ÇEVRE ve Orman Bakanı Veysel Eroğlu, DSİ Genel Müdürü’yken, 1 Ocak 2006 günlü "Bu anlayış söylentileri artırır" başlıklı yazım üzerine, 6 bin YTL manevi tazminat talebiyle dava açtı.
Başvuruda, kendisi hakkında delile dayanmaksızın kasıtlı, karalayıcı, asılsız, kamuoyunu aldatan ifadeler kullandığım iddia edildi.
O yazımda, DSİ’nin düzenlediği sanal açılışlarda firmalardan 50 binden 150 bin dolara ulaşan katkı payları alındığını, parayı da DSİ’nin yayın organı gibi görülen Su Dünyası Dergisi’ni çıkaran AFA A.Ş.’nin topladığını; dergiye DSİ ile iş yapan firmalardan yüklü paralarla reklam sağlandığını; dergi çıkarma hakkının ise DSİ Vakfı’na yılda sadece 26 bin YTL katkı yapılması karşılığı devredildiğini belirttim.
Derginin yayın danışma kurulundaki ilk iki ismin, DSİ’nin o dönem bağlı olduğu Enerji Bakanı Hilmi Güler ile Eroğlu olduğunu da belirttim, "Bu dergiye reklam vermeyecek babayiğit çıkar mı" diye sordum.
Sormakta haklıydım; çünkü yılda 5 milyon doları aşan reklam geliri ile katkı paylarının tek kuruşu kamu kuruluşları bütçesinde görünmüyordu.
TAHAMMÜL ET
Davaya bakan Bakırköy 11. Asliye Hukuk Mahkemesi Hakimi Mustafa Akyıldız, hem ilgili özel ve kamu kuruluşlarından belge istedi, hem de avukatım Eylem Çağrı Afacan eliyle sunduğum belgeleri inceleyip şu kararını verdi:
"Olayın kamu yararını ilgilendiren güncel bir olay olduğu; Su Dünyası Dergisi’ni basan firmaya, DSİ Vakfı tarafından imzalanan sözleşmelerle, Vakfa sadece yıllık 26 bin 600 YTL ödendiği, davaya konu yazıda bunun eleştirildiği, reklam gelirlerinin kamu kurumuna değil de özel bir şirkete neden aktarıldığı hususunun sorgulandığı; davacının reklam gelirinden bir çıkar sağladığının ima edilmediği; DSİ’nin düzenlediği temel atma ve açılış törenleri için katılım payı adı altında para toplandığının belirtildiği, bu durumun doğruluğunun İnteks İnşaat.
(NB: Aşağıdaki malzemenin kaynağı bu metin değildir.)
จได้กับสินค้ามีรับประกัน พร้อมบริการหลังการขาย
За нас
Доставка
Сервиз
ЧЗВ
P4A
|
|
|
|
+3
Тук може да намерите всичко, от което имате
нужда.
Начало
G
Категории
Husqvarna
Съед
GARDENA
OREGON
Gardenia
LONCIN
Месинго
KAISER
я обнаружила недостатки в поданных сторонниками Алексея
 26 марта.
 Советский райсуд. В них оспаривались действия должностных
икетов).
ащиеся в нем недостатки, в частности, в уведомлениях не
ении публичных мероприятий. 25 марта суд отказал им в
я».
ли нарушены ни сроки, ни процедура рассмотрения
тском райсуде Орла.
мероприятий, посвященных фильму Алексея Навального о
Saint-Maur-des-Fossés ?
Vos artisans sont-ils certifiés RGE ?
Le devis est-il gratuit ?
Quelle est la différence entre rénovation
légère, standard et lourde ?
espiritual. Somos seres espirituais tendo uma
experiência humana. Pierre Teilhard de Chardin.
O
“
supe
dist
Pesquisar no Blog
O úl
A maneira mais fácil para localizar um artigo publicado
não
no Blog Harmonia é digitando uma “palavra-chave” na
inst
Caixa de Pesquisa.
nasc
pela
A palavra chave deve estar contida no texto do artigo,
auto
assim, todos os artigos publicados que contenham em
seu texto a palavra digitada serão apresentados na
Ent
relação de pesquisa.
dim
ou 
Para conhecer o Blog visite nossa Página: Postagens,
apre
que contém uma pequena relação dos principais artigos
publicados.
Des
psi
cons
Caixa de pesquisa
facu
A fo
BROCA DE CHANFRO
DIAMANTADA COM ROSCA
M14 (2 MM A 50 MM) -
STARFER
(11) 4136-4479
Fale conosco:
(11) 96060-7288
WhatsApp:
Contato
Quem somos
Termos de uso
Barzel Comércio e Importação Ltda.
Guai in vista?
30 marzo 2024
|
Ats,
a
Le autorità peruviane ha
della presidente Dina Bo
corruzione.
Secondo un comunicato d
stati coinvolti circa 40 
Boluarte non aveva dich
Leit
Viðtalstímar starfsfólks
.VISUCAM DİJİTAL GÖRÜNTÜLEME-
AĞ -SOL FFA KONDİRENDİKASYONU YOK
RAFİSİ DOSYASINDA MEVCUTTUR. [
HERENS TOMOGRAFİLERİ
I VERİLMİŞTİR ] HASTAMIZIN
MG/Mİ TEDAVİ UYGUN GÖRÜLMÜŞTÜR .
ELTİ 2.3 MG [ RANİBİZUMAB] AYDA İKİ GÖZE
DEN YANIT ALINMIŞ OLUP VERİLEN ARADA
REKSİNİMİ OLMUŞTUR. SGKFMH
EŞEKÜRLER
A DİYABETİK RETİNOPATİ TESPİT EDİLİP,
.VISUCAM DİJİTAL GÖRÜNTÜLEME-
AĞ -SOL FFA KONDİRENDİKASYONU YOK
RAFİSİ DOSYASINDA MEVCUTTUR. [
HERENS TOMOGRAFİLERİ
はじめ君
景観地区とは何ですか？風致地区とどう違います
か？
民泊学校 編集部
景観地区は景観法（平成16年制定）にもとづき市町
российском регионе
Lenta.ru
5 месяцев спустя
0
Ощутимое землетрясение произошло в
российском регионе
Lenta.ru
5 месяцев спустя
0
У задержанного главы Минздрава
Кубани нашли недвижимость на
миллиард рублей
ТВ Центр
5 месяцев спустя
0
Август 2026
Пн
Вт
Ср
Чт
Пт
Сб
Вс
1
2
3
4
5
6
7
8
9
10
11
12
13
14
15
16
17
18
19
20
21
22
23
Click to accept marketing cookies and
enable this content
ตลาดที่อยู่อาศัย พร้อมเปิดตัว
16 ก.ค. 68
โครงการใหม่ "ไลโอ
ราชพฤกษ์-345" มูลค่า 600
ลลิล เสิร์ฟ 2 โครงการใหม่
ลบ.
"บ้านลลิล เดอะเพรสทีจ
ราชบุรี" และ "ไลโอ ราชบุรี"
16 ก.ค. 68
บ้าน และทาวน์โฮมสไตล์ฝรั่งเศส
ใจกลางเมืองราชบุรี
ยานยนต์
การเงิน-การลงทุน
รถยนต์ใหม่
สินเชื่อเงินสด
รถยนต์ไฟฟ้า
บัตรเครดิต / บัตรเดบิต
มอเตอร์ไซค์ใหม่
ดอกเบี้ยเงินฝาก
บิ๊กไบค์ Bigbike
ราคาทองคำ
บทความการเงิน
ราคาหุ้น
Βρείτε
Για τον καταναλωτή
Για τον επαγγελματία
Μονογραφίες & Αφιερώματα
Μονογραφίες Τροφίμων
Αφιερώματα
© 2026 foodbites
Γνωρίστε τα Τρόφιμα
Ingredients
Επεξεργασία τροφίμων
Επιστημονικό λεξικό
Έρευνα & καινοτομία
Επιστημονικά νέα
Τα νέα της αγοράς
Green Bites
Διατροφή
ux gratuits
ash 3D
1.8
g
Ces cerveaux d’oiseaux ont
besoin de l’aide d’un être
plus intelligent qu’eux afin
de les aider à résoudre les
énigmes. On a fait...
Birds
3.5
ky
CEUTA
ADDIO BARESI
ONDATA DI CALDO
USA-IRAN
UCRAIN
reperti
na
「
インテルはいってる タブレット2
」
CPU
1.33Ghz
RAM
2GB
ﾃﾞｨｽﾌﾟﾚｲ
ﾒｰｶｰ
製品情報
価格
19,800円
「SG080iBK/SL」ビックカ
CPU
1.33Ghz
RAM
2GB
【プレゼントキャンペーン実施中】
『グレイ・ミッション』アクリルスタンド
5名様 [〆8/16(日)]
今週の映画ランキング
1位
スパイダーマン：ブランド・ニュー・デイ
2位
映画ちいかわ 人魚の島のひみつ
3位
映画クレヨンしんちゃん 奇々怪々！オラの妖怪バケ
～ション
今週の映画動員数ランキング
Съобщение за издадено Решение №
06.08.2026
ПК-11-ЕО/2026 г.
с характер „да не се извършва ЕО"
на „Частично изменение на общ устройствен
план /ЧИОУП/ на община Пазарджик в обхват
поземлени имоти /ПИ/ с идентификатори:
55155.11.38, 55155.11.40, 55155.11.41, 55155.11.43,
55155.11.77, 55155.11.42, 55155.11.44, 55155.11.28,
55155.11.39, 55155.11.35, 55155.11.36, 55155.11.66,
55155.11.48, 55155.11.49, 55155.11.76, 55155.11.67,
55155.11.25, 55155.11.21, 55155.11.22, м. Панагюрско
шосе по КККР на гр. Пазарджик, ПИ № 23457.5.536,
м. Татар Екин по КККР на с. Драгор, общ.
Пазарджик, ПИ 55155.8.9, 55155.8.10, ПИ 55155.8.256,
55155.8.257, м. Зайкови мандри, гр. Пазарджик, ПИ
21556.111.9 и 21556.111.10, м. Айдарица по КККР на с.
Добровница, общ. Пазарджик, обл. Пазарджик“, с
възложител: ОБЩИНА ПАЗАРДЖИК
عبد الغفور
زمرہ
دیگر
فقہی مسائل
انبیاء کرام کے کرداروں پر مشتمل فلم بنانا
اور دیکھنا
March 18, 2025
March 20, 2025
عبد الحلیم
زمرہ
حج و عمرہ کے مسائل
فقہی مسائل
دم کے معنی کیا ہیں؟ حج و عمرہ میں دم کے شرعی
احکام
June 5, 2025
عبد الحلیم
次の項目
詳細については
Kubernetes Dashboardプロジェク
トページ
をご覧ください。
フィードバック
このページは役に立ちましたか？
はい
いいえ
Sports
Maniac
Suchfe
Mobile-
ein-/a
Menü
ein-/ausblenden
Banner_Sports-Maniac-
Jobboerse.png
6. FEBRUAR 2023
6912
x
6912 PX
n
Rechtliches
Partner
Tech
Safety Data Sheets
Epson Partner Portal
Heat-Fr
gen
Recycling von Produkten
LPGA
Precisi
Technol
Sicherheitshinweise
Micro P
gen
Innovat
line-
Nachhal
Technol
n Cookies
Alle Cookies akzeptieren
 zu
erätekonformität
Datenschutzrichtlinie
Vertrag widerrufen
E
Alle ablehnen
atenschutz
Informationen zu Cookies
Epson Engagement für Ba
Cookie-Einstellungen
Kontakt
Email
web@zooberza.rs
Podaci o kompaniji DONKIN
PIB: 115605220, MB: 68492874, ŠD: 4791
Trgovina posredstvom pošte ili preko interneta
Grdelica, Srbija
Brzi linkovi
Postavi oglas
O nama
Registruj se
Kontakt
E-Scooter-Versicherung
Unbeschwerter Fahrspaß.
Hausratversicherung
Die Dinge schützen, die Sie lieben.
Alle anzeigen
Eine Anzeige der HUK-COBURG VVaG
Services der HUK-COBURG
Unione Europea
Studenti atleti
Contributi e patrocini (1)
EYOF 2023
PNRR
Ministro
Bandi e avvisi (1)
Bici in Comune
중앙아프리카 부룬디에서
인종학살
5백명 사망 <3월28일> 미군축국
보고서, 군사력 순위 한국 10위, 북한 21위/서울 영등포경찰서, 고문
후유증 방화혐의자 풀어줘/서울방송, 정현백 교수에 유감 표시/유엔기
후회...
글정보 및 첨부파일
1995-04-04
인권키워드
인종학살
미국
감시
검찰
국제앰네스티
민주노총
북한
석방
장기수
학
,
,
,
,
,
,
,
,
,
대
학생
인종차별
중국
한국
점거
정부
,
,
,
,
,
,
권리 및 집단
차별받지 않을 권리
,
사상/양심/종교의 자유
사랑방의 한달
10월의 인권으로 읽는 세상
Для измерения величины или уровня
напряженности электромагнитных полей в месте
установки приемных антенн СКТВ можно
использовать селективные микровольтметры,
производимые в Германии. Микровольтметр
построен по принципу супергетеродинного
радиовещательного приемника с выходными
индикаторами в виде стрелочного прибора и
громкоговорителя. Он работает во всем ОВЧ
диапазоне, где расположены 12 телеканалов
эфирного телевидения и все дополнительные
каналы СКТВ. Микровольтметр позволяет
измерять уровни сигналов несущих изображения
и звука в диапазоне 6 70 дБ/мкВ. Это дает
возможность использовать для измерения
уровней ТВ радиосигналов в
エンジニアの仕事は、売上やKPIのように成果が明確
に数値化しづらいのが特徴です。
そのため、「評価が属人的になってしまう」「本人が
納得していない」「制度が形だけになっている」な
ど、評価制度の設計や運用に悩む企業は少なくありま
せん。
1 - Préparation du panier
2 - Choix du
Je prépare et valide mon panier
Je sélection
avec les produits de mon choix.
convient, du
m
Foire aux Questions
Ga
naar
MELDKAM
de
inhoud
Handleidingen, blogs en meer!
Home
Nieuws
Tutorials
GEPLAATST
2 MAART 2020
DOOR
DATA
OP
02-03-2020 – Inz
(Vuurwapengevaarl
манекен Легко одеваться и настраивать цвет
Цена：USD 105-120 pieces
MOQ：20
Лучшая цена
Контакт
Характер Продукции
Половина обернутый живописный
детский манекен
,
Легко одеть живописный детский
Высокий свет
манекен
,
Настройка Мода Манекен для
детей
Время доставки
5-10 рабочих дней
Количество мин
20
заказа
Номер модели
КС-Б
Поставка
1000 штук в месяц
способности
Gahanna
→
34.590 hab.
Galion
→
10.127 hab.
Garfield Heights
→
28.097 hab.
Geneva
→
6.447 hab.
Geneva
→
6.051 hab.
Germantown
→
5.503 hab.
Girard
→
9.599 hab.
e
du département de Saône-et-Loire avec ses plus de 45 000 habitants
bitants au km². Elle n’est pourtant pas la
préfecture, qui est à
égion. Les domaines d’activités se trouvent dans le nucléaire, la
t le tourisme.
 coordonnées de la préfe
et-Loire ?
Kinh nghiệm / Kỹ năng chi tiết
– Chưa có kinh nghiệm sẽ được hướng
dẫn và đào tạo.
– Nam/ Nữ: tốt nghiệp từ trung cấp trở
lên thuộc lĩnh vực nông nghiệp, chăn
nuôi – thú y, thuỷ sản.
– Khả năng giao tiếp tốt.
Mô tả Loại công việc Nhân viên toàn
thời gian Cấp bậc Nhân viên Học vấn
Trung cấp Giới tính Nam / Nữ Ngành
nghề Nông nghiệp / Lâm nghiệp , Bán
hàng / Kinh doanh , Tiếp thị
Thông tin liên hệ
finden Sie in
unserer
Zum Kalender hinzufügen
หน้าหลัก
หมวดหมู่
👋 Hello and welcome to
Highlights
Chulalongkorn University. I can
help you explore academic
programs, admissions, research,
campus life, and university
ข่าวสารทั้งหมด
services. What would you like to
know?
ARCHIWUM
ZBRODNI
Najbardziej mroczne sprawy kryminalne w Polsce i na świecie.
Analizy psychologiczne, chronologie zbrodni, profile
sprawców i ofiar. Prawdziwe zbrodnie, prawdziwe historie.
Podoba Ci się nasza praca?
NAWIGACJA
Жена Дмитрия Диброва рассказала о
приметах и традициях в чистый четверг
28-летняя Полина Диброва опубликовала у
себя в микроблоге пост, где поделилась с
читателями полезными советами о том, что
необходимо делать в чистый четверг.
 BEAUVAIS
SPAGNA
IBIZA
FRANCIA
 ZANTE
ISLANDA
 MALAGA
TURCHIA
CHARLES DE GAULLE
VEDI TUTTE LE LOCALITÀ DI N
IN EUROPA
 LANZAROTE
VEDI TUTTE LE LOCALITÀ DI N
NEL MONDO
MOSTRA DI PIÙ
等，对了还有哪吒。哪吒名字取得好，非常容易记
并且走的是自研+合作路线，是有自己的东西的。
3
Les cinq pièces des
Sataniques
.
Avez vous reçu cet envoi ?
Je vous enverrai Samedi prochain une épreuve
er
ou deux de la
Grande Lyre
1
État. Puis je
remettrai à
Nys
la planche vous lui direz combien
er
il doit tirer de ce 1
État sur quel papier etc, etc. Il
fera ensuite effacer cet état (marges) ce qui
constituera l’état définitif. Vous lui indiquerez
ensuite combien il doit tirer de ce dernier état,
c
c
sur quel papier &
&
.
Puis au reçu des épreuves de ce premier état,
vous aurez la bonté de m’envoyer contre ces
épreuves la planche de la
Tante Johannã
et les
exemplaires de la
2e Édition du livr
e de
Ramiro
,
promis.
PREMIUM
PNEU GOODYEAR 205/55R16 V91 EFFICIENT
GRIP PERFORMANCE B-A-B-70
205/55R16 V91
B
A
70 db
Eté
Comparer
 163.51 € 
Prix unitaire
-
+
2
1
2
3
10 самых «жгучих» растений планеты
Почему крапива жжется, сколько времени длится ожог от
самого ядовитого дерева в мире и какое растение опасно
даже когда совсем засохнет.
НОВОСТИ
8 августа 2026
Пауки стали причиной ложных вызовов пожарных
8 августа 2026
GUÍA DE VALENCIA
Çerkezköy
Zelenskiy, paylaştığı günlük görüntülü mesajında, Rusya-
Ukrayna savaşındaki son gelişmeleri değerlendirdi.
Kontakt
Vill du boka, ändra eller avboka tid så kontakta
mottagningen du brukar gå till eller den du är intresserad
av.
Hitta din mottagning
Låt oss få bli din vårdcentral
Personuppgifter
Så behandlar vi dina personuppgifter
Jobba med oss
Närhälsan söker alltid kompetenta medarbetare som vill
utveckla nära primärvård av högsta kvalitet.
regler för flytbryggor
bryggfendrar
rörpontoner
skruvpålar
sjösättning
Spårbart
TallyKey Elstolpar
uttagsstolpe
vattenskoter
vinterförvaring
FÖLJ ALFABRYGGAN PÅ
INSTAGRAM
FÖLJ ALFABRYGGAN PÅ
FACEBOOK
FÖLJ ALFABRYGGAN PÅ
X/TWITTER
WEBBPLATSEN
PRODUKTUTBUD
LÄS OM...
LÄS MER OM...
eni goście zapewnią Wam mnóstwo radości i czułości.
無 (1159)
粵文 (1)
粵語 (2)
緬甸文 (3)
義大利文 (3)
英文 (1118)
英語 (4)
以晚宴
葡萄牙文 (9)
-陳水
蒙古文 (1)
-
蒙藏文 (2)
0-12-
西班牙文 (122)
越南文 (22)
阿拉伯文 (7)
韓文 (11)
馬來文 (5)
A.Ş tarafından gönderilen cevabi yazıda belirtilmiş olduğu; yazının tamamı değerlendirildiğinde gerçeğe uygun olarak ve eleştiri sınırı içinde yapıldığı; Yargıtay’ın birçok içtihadında tahammül edinme unsuruna yer verildiği, bu şekilde davacının kişilik haklarını zedeleyici bir durumun oluşmadığı anlaşıldığından davanın reddine..."
SADECE DSİ MÜTEAHHİTLERİ
Mahkemenin bu kararı ardından, benim şunları sorma hakkım yeniden doğdu:
Sayın Eroğlu, Su Dünyası Dergisi’nin son sayısına da baktım; artık Danışma Kurulu’nun ilk ismi olduğunuz dergide reklamlar yine sayfa sayfa.
Size de bilgisi sızmış olabilir; sayfası için 2.5 yıl önce, ortalama 20 bin dolar olarak kesilen faturalar, 50 bin dolara yaklaşmış.
Böylesi bir hakkın AFA’ya devri, sadece 26 bin 600 YTL karşılığı sürmekteyse, bu Allah’ın AFA’ya lütfu mu, sizin yönetim anlayışınızın sonucu mu?
Daha önce tanımadığınızı söylediğiniz AFA’ya bu hak nasıl verildi?
Dergiye reklam veren firmalar arasında DSİ ile çalışmayan tek bir müteahhitlik şirketi yok; bu rastlantının nedenini halkımız da öğrenebilir mi?
Duyduğum kadarıyla eski bakanınız Hilmi Güler, konunun üstüne gitmiş; ama Başbakan Tayyip Erdoğan’a yakınlığınız nedeniyle size söz geçirememişti.
Şimdi, bu karar sonrası Başbakan’a yeni bir şey söylemeniz gerekecek mi?